Castro knows that reality all too well, after overcoming his heroin addiction. “It literally takes everything from you. There was a point of time that I couldn't eat, sleep, or go to work without asking heroines permission,” he said. “It’s very hard work, to be an addict. It’s very hard work to figure out who I'm going to steal from. Who am I going to manipulate.”

In fact, from 2014-2015 he went to jail more than 15 times. But eventually, that caught up to him and the last time he was arrested, he was headed to prison. “The system had enough of me. There's only so many times you can go to jail before they finally slap a gavel on you and say, hey, we’re putting you away for awhile. But a sort of relief came over me when I was finally in handcuffs. Because I was tired of running, I was tired of feeding the dragon. I was tired of being a slave to the addiction of intravenous use of heroin.”

Castro says the chaplain gave him some good advice, that forever changed his life. “I asked for help. I did. I did what every brave man should do when it comes to that point, ask for help. And I asked the chaplain to help me and he gave me some advice and told me to make my prison term profitable.”

Castro did just that. He got his GED in prison and learned a new trade. He worked hard to stay on the right track and prepare himself for when he went back into society.

The odds of Santos falling back into his old lifestyle was high. Nearly 80% of inmates end up back in jail within five years, but he stayed focused on bigger plans. He worked hard to find an employer that would hire him and found support at the Alano Club of Kent County, where he now hosts two recovery groups himself.

“It's very possible here. Recovery works best with others. You can try it alone but your chances increase phenomenally if you include others support.”

Castro is now 5 years clean. He has a good job, is apart of a prison ministry and working everyday to make up on the the time he lost.

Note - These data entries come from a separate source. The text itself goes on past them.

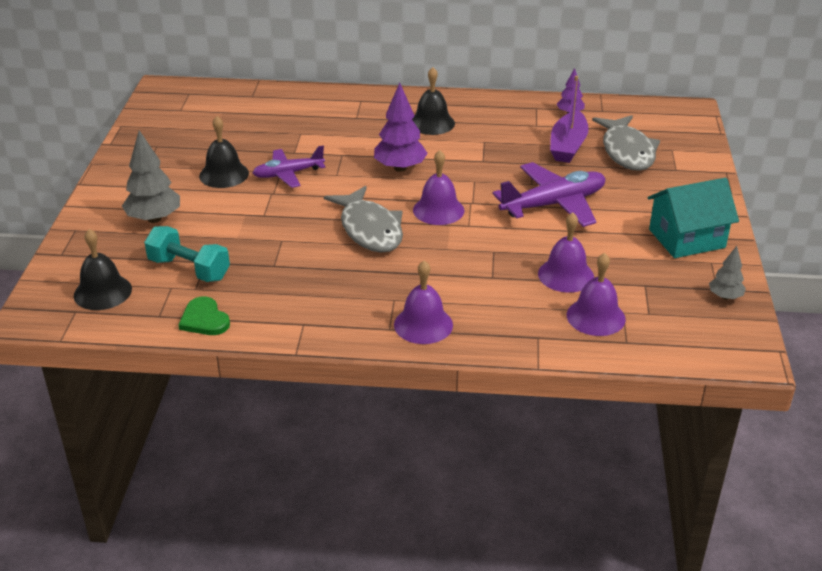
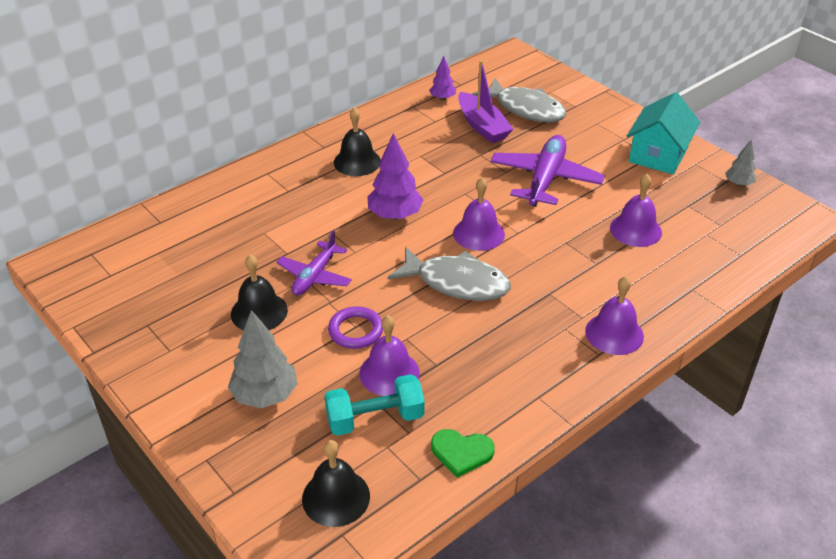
camera: 45 degrees left, 5 degrees up
(259, 217) = (356, 331): none -> purple ring
(596, 317) = (698, 249): purple bell -> purple bell (389, 373)

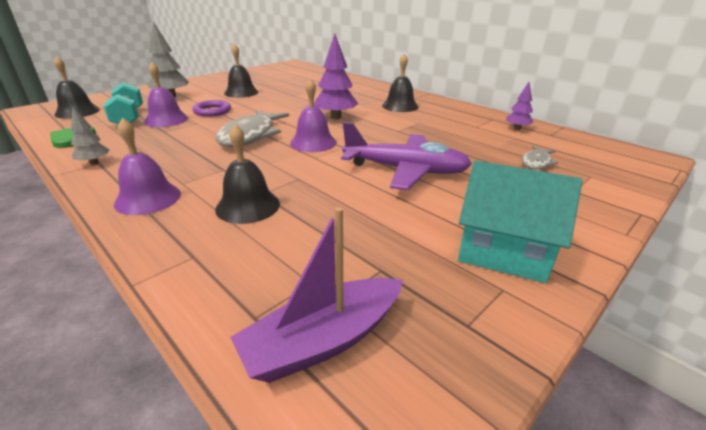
camera: 85 degrees right, 10 degrees down
(315, 276) = (270, 101): purple plane -> none
(482, 126) = (483, 143): purple boat -> purple boat (323, 340)
(525, 109) = (536, 162): grey fish -> grey fish, size x0.52
(619, 269) = (248, 206): none -> black bell
(635, 230) = (319, 220): purple bell -> none
(738, 184) = (465, 342): grey tree -> grey tree (94, 163)

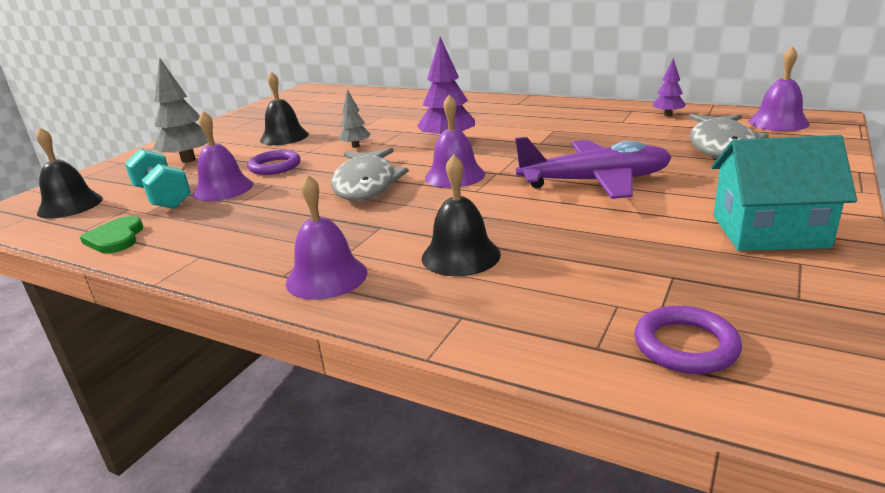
camera: 15 degrees left, 5 degrees down
(94, 163) = (194, 257): grey tree -> grey tree (355, 146)
(323, 340) = (685, 345): purple boat -> purple ring
(400, 106) = (511, 115): black bell -> none
(536, 162) = (721, 145): grey fish -> grey fish, size x1.94
(605, 153) = (778, 122): none -> purple bell

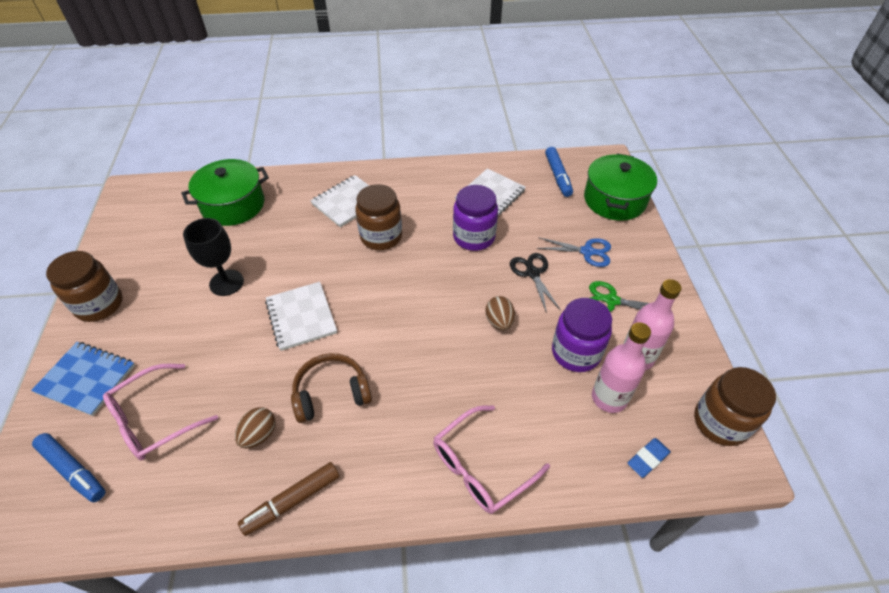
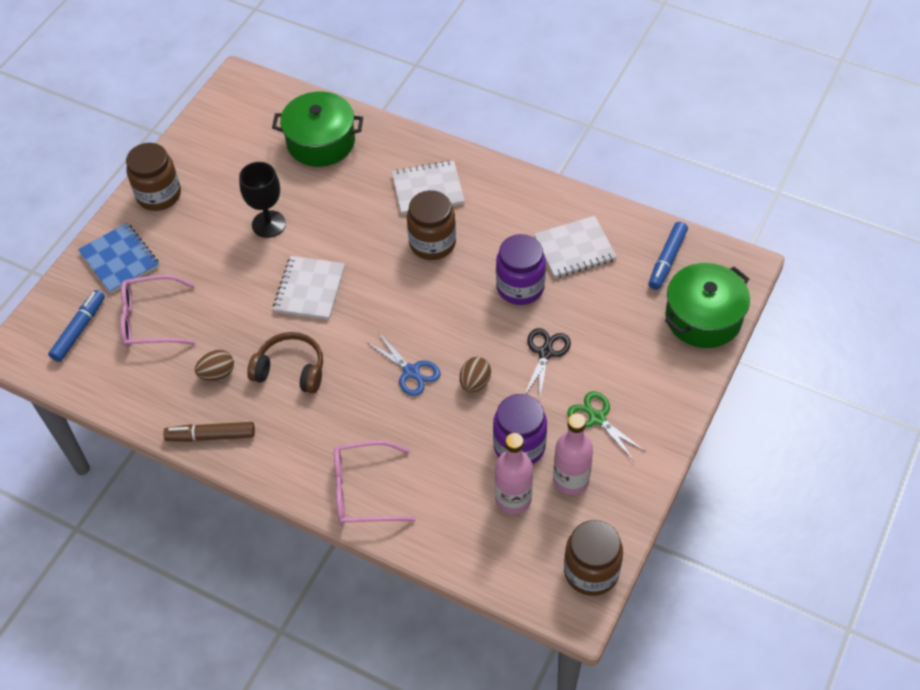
camera: 35 degrees right, 5 degrees up
(73, 470) = (79, 329): blue marker -> blue marker turned 135 degrees counterclockwise
(587, 251) = (619, 359): blue scissors -> blue scissors (411, 372)
(647, 459) = (500, 561): blue eraser -> none

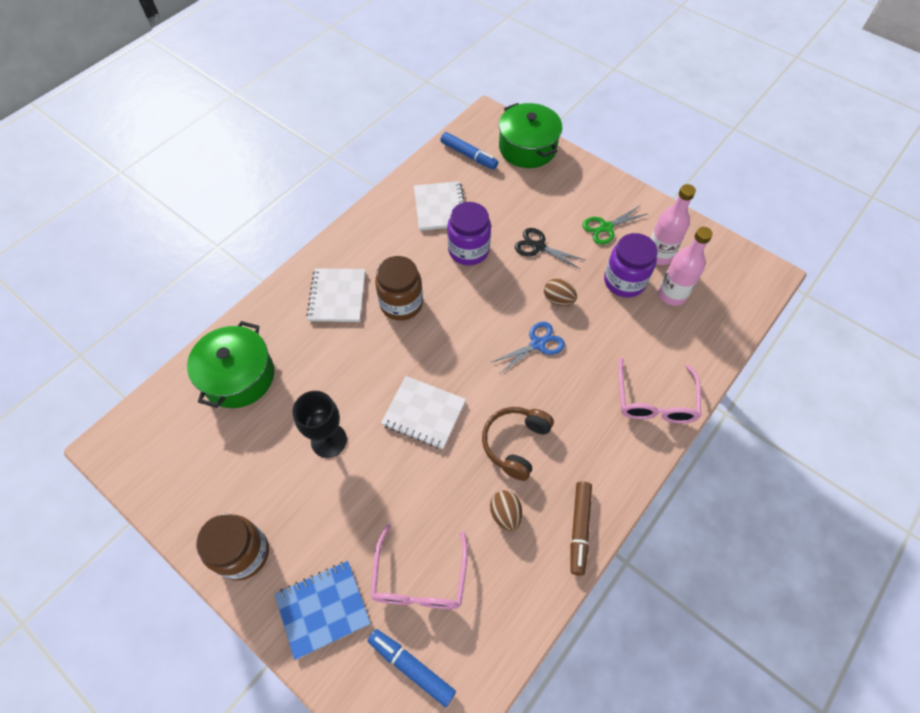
camera: 80 degrees left, 5 degrees up
(591, 571) = (737, 259): brown jar -> none

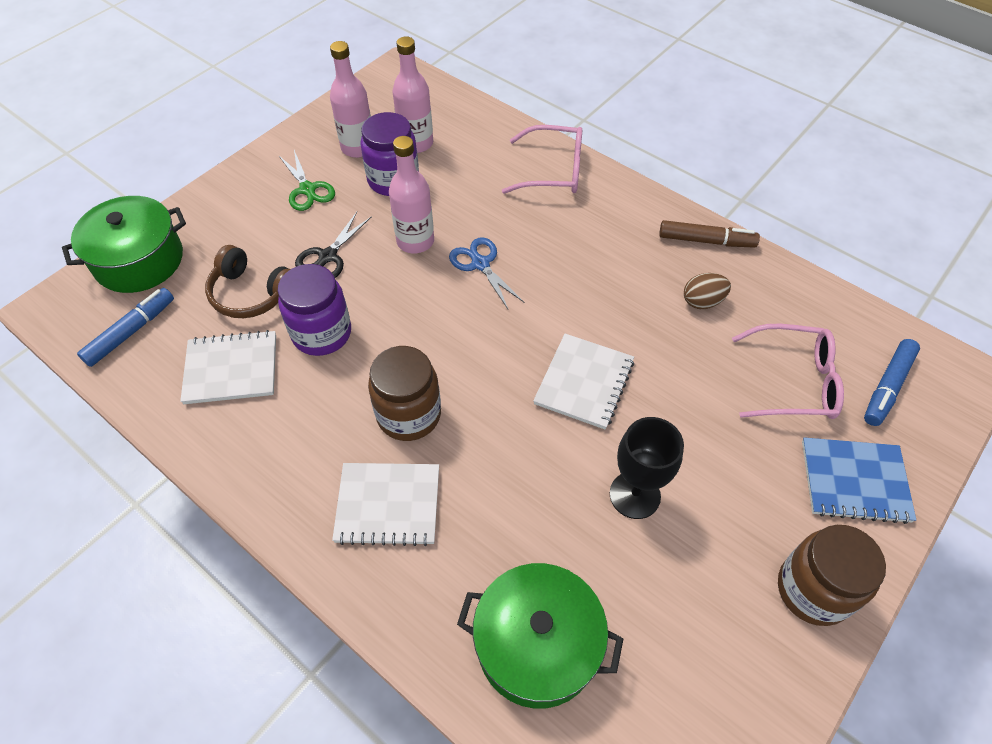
camera: 90 degrees left, 5 degrees down
(323, 609) = (854, 481): blue notebook -> blue notebook turned 60 degrees counterclockwise
(515, 444) = (616, 290): brown headphones -> brown headphones (252, 293)
(558, 299) = (415, 241): brown egg -> pink bottle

“It’s just so amazing. That's the miracle in my life, to be able to let have my mom leave her purse on the kitchen counter and know that it's still going to be there untouched in my presence, is something that I thought was never attainable before. The trust and the blessings that come with it. It truly is something that you cannot contain. If you were to tell me when I was sleeping in an abandoned house, with a sleeping bag, with no running water, no electricity, no heat. If you were to tell me that you're going to make it some day. You're going to have your own home and a good paying job and a pretty new car, I would have never believed that. I would have called you on your bluff. I definitely wouldn't have put my money on that and that is something that I reflect on on a daily basis . Something that I wake up to every morning and give thanks to my higher power,” he said.